Hugely sensible dissection of the multiple and varied flaws in the BBC's shoddy and irresponsible trans kids documentary. https://t.co/ssV5IEjjf5
— Dr Stuart Lorimer (@GenderCareDrL) January 13, 2017
This article from @sexdrugsmh sums up BBC’s harmful irresponsible show from BBC2 last night:
I don’t really want to get into discussing Zucker and the reasons why he’s controversial, nor about the best therapy for trans children. There are other people who know more about this than me, who can discuss it better than me.
Instead I want to focus on the documentary itself – what messages did it give, and how did it do that? In my view, part of the reason this was such a poor documentary is that in fact it wasn’t entirely clear what this was a documentary about, and it ended up mixing together several rather poorly-explained issues. I can see several possible strands to the documentary’s narrative, but only the fourth was done effectively. And if the fourth was what the BBC was intending – well, I don’t really know where we go from here. Other than to say complain.
Strand 1 – Closure of Dr Zucker’s clinic
If this was a documentary investigation of the circumstances that led to Dr Kenneth Zucker’s clinic being closed, and giving a voice to Dr Zucker’s views on that, then I would have expected some detail on the circumstances of that closure. Who decided to close the clinic? How were decisions taken? When? What meetings took place?
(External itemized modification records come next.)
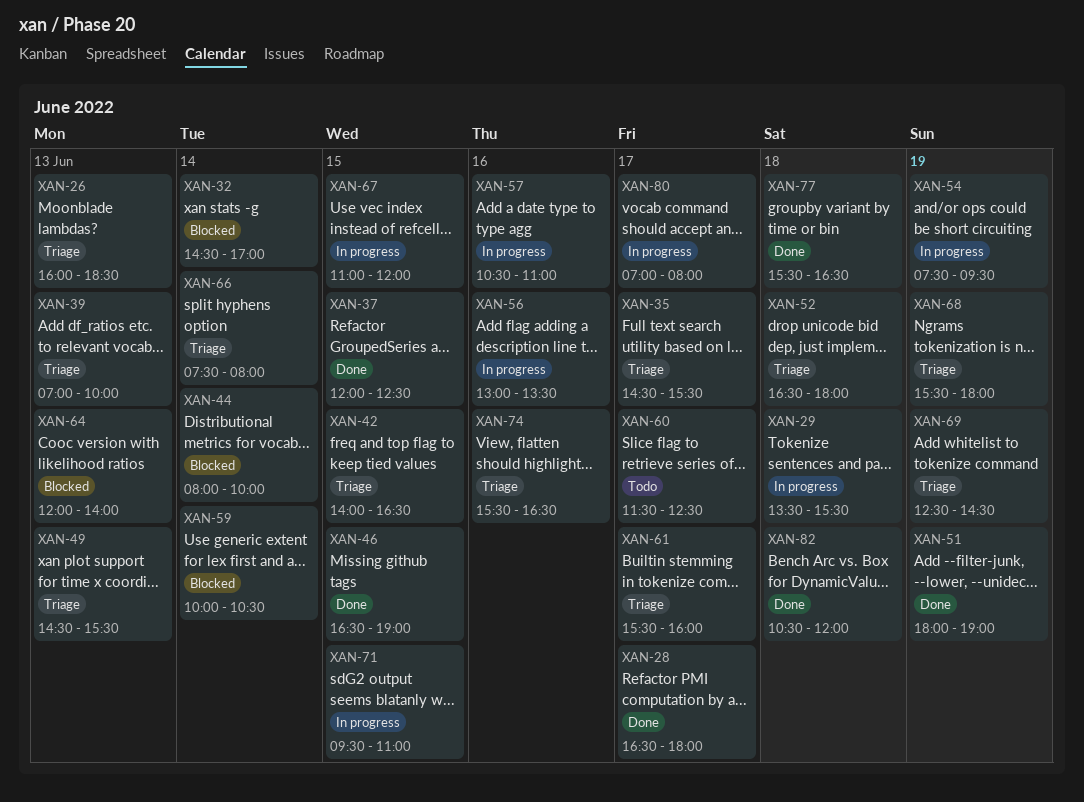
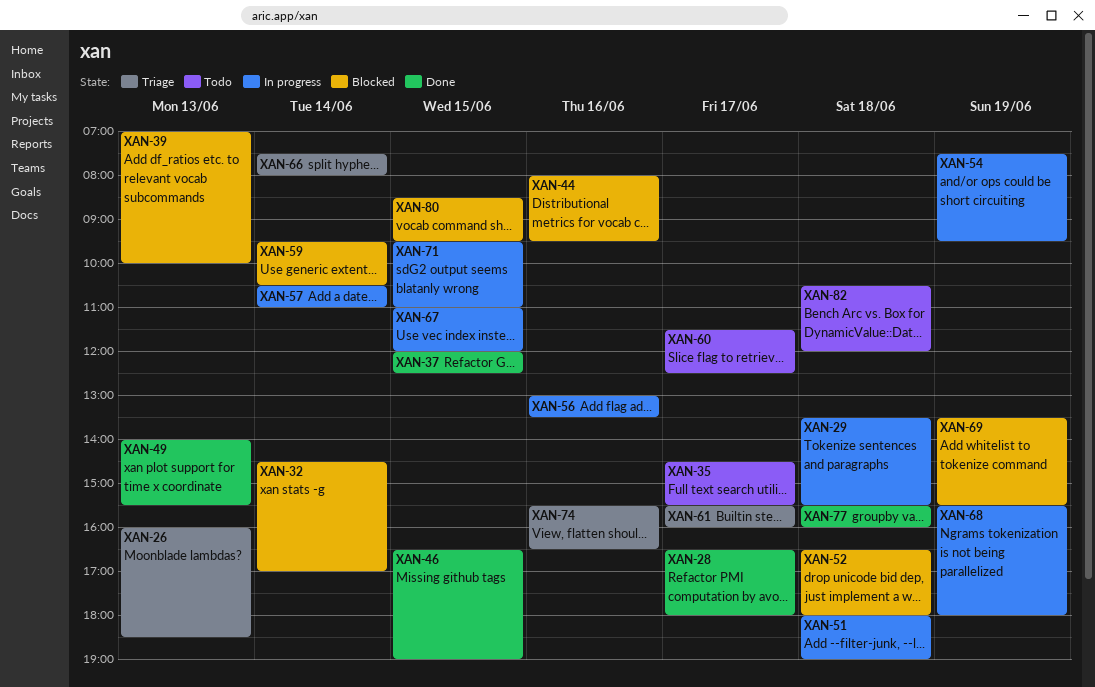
XAN-35, status: Triage -> Todo
XAN-39, status: Triage -> Blocked
XAN-42: present -> none
XAN-44, day: Jun 14 -> Jun 16
XAN-44, ends: 10:00 -> 09:30
XAN-49, status: Triage -> Done
XAN-49, begins: 14:30 -> 14:00
XAN-51, status: Done -> In progress
XAN-51, day: Jun 19 -> Jun 18
XAN-52, status: Triage -> Blocked
XAN-57, day: Jun 16 -> Jun 14
XAN-59, begins: 10:00 -> 09:30
XAN-64: present -> none
XAN-68, status: Triage -> In progress
XAN-69, status: Triage -> Blocked
XAN-69, begins: 12:30 -> 13:30
XAN-69, ends: 14:30 -> 15:30
XAN-77, ends: 16:30 -> 16:00
XAN-80, status: In progress -> Blocked
XAN-80, day: Jun 17 -> Jun 15
XAN-80, begins: 07:00 -> 08:30
XAN-80, ends: 08:00 -> 09:30
XAN-82, status: Done -> Todo

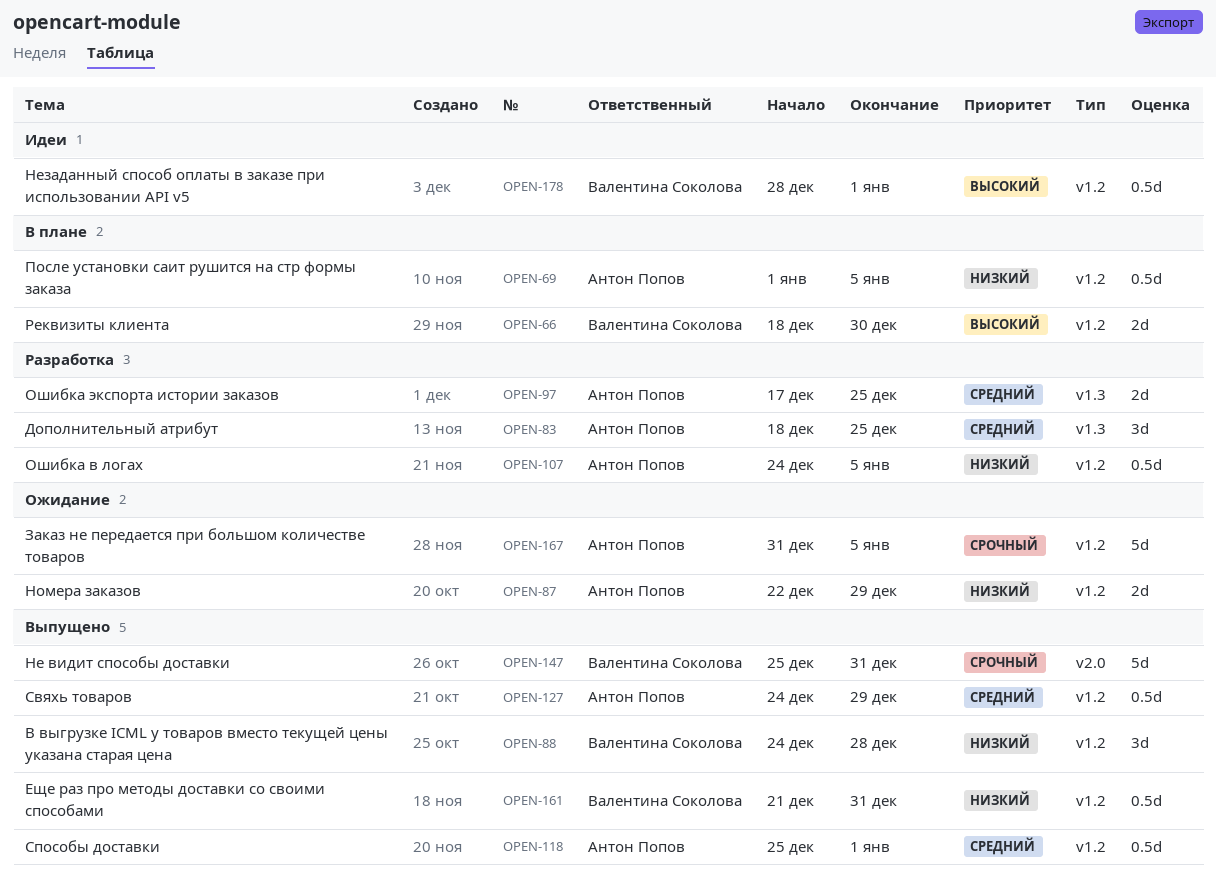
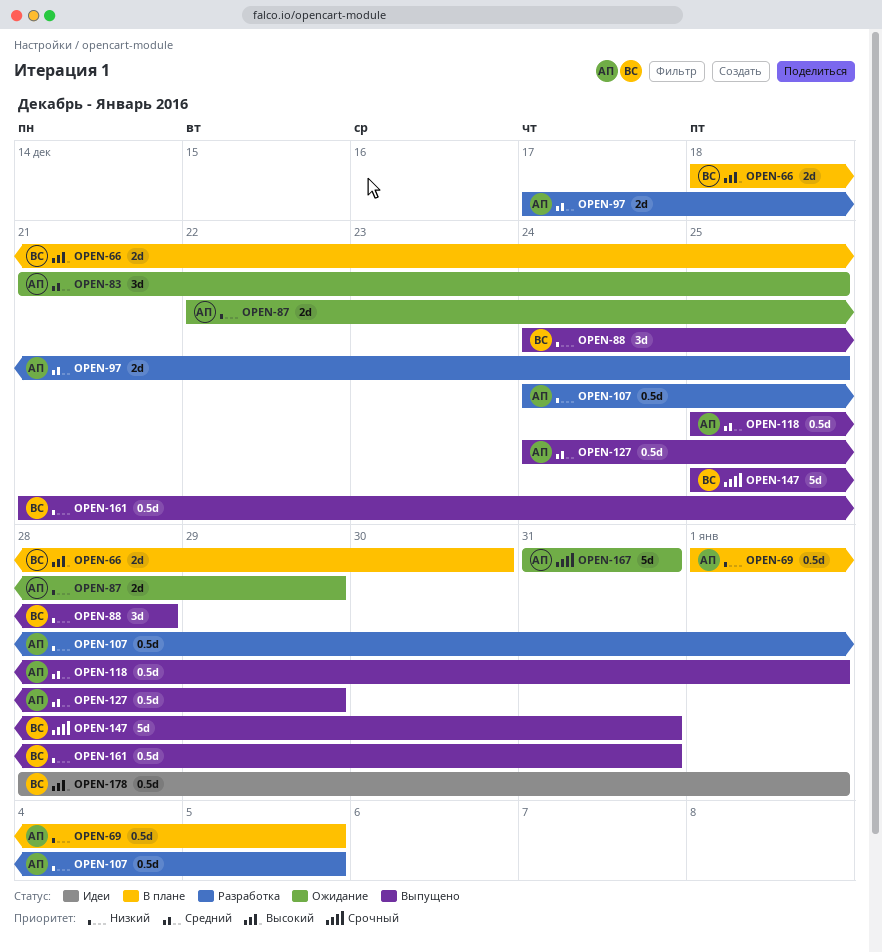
OPEN-83, status: Разработка -> Ожидание
OPEN-83, start: Dec 18 -> Dec 21
OPEN-167, due: Jan 5 -> Dec 31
Who was at those meetings? What criticisms are there of the process followed, and are there rebuttals to those criticisms? Absolutely fundamentally: what were the officially stated reasons for closing this service and rendering Dr Zucker unemployed?
Contrary to what was implied, “transgender activists” did not fire Kenneth Zucker for not being gender affirming enough. How could they? They weren’t his employers, and I suspect that even in Canada, trans people are not powerful enough to merely point at a medical service and say “Close that” and it happens. (If they were, I get the impression that this clinic would probably have been closed rather earlier than it was). Campaigners and service-users make plenty of calls for public figures they don’t like to be sacked every day of the week, but that doesn’t usually happen.